Depending on the cross-sectional analysis, the outcome was (1) the teacher-assigned semester course grade, (2) the mean of Grade 4 teacher-assigned grades from fall and spring semesters (T1 and T2), or (3) Grade 4 standardized test scores (from T2). For longitudinal analyses, a residualized change score approach was used wherein the outcome was Grade 5 teacher-assigned grades (from T3) while Grade 4 teacher-assigned grades (averaged from T1 and T2) were included as a covariate. Prior achievement entered each model grand mean centered.
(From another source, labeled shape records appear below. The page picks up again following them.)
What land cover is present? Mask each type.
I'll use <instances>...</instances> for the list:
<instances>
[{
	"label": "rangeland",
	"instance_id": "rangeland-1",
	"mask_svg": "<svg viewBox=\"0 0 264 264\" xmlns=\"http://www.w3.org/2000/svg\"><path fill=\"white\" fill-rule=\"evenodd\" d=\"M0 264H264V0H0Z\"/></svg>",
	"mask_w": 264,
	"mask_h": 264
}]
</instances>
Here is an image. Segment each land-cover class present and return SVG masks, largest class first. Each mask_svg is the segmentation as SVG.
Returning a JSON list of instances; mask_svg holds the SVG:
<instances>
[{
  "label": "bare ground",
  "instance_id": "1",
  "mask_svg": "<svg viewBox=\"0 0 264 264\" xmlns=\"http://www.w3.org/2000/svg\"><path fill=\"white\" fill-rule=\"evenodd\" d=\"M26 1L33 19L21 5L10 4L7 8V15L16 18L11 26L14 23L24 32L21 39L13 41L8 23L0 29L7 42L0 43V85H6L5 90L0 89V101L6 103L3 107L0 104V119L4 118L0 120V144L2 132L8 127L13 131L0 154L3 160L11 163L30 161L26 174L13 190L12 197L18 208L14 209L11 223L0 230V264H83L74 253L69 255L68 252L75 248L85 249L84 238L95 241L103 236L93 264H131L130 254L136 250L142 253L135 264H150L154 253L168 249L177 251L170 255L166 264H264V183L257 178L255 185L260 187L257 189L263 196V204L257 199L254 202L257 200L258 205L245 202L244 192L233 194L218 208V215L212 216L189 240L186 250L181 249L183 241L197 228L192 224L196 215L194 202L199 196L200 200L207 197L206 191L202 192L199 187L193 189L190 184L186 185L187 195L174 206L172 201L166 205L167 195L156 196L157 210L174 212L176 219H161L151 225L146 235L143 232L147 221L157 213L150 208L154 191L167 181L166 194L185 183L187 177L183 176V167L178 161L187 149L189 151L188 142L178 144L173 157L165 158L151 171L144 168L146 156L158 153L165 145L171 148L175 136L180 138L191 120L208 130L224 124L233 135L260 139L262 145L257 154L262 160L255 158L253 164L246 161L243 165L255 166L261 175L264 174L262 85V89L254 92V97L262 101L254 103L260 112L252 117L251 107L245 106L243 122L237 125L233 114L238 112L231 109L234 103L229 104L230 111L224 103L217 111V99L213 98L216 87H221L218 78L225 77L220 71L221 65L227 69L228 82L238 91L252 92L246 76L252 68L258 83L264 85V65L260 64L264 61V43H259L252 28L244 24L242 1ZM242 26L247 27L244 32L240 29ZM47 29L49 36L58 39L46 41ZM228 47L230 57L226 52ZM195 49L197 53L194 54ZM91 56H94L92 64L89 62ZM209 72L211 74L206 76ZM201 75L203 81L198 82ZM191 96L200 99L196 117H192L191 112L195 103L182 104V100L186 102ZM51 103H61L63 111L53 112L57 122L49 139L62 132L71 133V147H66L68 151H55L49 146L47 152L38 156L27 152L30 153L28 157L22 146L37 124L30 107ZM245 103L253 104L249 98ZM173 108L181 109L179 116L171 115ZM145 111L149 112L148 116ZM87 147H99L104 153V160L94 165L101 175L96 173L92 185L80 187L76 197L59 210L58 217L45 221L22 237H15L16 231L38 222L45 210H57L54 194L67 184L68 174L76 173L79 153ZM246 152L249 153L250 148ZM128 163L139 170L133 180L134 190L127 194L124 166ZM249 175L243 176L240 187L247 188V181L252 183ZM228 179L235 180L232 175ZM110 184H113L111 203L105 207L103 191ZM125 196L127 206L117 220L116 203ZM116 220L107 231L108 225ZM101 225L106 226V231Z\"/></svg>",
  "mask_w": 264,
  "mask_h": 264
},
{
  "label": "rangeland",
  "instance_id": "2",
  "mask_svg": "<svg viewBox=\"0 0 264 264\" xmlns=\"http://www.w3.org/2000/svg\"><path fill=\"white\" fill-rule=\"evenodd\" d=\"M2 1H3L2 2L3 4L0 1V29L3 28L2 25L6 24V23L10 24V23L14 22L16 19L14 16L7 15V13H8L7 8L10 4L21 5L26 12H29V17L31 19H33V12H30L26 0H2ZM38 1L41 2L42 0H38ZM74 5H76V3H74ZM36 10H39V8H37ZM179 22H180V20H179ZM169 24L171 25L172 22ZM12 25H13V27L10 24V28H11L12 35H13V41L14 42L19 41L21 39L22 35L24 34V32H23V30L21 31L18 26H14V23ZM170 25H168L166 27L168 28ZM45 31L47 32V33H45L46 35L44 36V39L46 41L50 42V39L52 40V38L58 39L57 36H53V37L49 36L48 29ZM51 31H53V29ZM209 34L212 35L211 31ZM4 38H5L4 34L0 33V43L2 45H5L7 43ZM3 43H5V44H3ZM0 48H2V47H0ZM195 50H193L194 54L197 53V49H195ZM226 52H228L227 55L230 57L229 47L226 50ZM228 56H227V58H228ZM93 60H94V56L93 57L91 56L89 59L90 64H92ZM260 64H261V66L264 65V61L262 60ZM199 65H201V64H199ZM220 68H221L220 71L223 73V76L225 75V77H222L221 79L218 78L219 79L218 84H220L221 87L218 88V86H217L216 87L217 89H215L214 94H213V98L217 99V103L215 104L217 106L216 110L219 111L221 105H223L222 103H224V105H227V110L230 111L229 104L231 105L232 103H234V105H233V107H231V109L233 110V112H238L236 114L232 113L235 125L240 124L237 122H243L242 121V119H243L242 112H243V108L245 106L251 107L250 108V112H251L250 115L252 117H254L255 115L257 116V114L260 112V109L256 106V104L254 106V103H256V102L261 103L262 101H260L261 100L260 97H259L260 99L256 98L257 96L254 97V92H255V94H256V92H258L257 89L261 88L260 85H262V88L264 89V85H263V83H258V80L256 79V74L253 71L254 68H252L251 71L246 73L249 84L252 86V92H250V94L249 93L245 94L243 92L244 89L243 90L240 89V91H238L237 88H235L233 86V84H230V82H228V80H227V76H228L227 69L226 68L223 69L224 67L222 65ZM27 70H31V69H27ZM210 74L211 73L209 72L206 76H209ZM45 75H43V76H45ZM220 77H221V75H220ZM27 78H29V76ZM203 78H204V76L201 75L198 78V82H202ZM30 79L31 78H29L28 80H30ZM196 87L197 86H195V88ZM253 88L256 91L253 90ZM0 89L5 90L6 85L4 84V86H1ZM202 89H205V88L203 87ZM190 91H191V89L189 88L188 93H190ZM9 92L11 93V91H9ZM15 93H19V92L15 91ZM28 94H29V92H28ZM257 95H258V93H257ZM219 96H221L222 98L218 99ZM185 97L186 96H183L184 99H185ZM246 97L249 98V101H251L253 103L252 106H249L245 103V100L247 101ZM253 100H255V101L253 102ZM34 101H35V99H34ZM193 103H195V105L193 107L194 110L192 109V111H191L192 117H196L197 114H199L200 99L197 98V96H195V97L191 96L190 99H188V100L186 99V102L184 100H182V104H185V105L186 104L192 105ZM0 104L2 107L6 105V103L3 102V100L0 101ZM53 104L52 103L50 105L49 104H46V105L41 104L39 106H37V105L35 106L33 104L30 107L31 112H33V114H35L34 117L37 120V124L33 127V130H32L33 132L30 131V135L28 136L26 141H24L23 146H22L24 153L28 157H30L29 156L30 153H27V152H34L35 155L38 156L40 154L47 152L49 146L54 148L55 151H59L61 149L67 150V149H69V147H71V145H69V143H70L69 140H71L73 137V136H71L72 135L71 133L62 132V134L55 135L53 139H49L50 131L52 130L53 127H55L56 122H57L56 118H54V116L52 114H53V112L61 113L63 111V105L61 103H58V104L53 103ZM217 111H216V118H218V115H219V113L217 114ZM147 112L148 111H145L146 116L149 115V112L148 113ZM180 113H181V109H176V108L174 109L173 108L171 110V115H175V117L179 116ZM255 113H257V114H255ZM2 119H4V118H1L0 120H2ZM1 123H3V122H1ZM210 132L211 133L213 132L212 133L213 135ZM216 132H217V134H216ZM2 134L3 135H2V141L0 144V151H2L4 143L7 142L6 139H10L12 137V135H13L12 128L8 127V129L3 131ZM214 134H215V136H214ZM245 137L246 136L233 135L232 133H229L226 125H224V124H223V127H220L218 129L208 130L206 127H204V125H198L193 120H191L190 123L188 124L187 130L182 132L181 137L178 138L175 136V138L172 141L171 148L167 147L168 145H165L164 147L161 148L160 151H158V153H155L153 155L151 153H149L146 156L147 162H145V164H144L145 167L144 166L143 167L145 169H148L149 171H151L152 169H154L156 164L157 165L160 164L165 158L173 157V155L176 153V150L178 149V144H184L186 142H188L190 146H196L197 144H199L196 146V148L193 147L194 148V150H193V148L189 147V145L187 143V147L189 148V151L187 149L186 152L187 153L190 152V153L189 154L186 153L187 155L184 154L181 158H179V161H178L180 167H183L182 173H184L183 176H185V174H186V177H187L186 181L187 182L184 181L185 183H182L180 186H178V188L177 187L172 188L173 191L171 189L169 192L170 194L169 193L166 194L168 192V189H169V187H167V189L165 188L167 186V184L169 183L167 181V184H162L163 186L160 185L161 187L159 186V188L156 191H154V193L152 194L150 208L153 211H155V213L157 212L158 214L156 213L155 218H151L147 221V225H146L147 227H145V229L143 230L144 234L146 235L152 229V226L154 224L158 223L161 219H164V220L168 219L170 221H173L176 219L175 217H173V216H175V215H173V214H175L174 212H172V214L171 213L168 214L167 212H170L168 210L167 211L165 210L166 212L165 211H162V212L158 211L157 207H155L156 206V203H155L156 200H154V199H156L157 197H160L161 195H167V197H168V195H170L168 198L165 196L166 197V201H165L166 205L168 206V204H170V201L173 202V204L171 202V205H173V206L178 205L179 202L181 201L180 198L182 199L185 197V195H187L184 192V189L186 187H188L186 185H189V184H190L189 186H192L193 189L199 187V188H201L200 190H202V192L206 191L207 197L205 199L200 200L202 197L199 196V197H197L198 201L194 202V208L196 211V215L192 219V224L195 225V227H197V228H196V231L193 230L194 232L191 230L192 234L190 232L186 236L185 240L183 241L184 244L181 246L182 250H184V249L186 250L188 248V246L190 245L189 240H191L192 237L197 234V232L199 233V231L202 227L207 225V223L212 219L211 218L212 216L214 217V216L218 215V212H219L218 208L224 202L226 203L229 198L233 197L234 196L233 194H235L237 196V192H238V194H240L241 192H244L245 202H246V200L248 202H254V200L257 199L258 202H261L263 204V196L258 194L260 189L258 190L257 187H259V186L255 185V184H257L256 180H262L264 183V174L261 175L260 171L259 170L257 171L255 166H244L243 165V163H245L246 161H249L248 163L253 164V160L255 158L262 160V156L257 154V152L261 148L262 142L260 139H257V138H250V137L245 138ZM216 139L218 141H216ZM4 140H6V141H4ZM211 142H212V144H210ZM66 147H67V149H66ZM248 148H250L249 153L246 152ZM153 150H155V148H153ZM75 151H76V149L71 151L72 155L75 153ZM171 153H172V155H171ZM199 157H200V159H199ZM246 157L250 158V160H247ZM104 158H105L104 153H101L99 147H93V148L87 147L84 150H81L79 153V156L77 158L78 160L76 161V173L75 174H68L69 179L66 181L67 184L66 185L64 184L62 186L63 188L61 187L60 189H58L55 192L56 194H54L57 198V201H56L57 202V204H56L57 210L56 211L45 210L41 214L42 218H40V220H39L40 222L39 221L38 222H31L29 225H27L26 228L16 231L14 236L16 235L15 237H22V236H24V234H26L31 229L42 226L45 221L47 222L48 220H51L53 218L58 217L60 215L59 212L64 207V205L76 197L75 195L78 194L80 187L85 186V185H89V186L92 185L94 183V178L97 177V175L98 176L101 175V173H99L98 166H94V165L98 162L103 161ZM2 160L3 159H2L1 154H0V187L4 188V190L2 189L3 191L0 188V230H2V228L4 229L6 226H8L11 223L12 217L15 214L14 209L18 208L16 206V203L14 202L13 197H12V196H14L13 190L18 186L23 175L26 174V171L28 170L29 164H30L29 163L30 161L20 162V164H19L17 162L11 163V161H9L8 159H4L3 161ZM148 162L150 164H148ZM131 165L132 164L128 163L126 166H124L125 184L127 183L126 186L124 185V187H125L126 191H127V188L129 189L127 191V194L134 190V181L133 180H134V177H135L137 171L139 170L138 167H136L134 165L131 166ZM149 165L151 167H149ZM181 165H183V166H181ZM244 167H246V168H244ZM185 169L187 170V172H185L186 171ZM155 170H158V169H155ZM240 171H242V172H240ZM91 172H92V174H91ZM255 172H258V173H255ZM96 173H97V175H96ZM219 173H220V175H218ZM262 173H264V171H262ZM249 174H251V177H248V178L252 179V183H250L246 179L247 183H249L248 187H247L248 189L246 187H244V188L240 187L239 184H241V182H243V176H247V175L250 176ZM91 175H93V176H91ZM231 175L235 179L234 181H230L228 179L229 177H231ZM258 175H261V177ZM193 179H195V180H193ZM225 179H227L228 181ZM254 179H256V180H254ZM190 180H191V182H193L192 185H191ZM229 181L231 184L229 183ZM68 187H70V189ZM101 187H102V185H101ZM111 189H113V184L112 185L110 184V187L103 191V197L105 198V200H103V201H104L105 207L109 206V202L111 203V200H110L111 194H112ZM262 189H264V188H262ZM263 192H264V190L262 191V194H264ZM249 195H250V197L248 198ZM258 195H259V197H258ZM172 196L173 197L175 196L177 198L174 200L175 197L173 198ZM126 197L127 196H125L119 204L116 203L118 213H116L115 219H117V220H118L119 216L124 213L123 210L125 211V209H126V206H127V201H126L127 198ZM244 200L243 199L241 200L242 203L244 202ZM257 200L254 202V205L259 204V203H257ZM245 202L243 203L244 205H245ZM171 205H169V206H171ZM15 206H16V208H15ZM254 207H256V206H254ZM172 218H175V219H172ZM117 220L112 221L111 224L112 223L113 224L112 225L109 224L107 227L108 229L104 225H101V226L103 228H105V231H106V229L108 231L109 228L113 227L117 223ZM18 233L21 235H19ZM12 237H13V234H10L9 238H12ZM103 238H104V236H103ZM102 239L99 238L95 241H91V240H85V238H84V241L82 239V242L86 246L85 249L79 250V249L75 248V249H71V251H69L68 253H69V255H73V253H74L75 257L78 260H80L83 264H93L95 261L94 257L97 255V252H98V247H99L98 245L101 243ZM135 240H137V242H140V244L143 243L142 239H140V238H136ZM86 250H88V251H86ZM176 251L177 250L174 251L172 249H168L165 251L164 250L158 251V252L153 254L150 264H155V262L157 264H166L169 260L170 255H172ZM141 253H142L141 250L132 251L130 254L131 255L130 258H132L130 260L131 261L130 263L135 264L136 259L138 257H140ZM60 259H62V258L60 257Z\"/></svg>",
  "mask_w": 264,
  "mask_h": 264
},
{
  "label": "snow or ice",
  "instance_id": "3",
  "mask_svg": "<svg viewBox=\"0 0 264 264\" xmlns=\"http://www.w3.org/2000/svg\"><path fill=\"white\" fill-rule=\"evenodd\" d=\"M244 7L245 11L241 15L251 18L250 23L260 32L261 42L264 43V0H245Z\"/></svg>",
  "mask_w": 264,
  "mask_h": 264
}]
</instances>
For categorical variables, the reference group was white males not eligible for FRL. Standardized estimates of MVPA’s coefficient were found by multiplying the coefficient by MVPA’s standard deviation and dividing by the outcome’s standard deviation [32]. To account for multiple tests, a Bonferroni adjusted critical p-value of 0.00271 was utilized for statistical significance.
Variables were missing data either because students were not enrolled in the participating schools for the entire study or because their observation did not meet criteria for inclusion (e.g., their accelerometer wear-time did not meet the threshold to count as a valid accelerometer measurement). Multiple imputation accounted for missing data. Twenty imputed datasets were created using the multilevel multiple imputation program Blimp [33]. Implausible imputed values were set to variables’ upper or lower bounds. Descriptive statistics were run on the non-imputed data. Final estimates of fixed and random effects were calculated using Rubin’s rules [34].